Olivia arrives at Lugo’s home in Edison, New Jersey, a place she knows well from when she hung out with Lugo and his wife during her Marine years. Except—oops! — when Lugo’s estranged wife doesn’t recognize Olivia but confirms some memories she has, Olivia realizes John’s memories and her own have become so enmeshed, she can’t tell them apart anymore. Meanwhile, at Massive Dynamic, a scientist informs Nina Sharp that they’ve hit a wall retrieving John’s memories. Sharp’s not happy. Later, the scientist figures out that some of John’s memories may be in Olivia’s mind. Sharp gets a look on her face like she’s plotting something really evil.
At Harvard, Walter examines Lugo’s hand and theorizes that the bank crew used high-powered vibration to make the wall’s molecular structure permeable. The unfortunate side effect? Radiation poisoning. Peter and Olivia go to a bar to talk to Lugo’s friend; when that lead turns up dry, they drink and talk about Olivia’s uncanny ability to remember any number she sees. She rattles off the numbers of the missing safe-deposit boxes and Peter realizes they’re part of the Fibonacci sequence: Each is the sum of the previous two. When they tell Walter, he realizes that the boxes are his, taken out under pseudonyms, but he can’t remember why.

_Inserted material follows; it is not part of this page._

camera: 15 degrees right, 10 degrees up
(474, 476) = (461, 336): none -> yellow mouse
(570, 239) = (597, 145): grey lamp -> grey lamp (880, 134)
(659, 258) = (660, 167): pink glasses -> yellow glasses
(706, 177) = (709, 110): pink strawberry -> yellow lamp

After the FBI crew misses another of Loeb’s jobs—this one in Providence, Rhode Island—they do manage to catch one of the team members. He’s a former Marine, one of Lugo’s pals from the VA Hospital, and Peter correctly diagnoses him with radiation sickness. The man claims not to know Loeb or what he’s doing, saying he was only hired as a freelance goon, but does remember something about meeting up at a field in Westford, Massachusetts. Olivia goes to a map and finds Little Hill Field there, and connects the dots. In Germany, Jones again meets with his lawyer and asks him to procure one more thing: Olivia. Eew.
At the lab, Walter remembers that Peter was deathly ill as a child. In an effort to find the one man who could help him, even though he’d been dead for years, Walter invented a machine that “in theory, could retrieve anyone from anywhere,” he recalls. But when Peter recovered on his own, the machine wasn’t necessary. The pieces, he posits, may be in the boxes Loeb’s men stole.

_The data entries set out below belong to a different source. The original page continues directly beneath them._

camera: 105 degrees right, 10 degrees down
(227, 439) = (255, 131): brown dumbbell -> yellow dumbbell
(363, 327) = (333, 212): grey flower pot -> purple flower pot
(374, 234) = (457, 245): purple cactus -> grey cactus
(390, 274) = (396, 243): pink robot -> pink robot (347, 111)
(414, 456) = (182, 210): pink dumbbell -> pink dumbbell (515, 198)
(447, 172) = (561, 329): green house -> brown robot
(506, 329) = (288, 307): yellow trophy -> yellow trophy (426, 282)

Indeed, at Little Hill Field, Loeb’s men have the device all set up. In Germany, Jones meets with his lawyer one more time, snaps his neck, and dons the dead man’s suit. He steps into the corner, rubs some sunblock on his face, pops a pill, and waits … as a light starts to shine around him. Back in America, Olivia’s on her way to the field when a car runs her off the road. Men jump out and tranquilize her, then carry her away. All of a sudden, Jones appears in Little Hill Field. Loeb meets him and gives him the news he wants to hear. “Well then,” Jones says, all smarmy and creepy. “Let’s not keep her waiting.”

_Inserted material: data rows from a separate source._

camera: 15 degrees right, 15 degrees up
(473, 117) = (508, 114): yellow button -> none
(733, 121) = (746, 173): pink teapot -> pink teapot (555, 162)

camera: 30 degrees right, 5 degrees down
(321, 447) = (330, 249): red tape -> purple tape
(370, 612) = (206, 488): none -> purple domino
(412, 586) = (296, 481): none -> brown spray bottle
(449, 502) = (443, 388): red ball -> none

Broyles calls Sharp to tell her Olivia’s missing. When he implies that Sharp’s got her stashed somewhere, she falls all over herself denying it. Might the lady protest too much?
THE BOTTOM LINE: By manipulating molecules to gain a specific result, Robert Jones, Mitchell Loeb, and their ilk are playing God—yet there’s very little question of whether they’re the good guys or the bad guys. Walter’s recollection about why the transporting device was first built (to save Peter’s life) puts him in the same category. Whether the machine is built to save a little boy’s life or to amass personal wealth and stature seems to be moot when such deity-like powers are up for grabs.
[Editor’s note: This will be the last Fringe recap for 2008. New episodes begin in January.]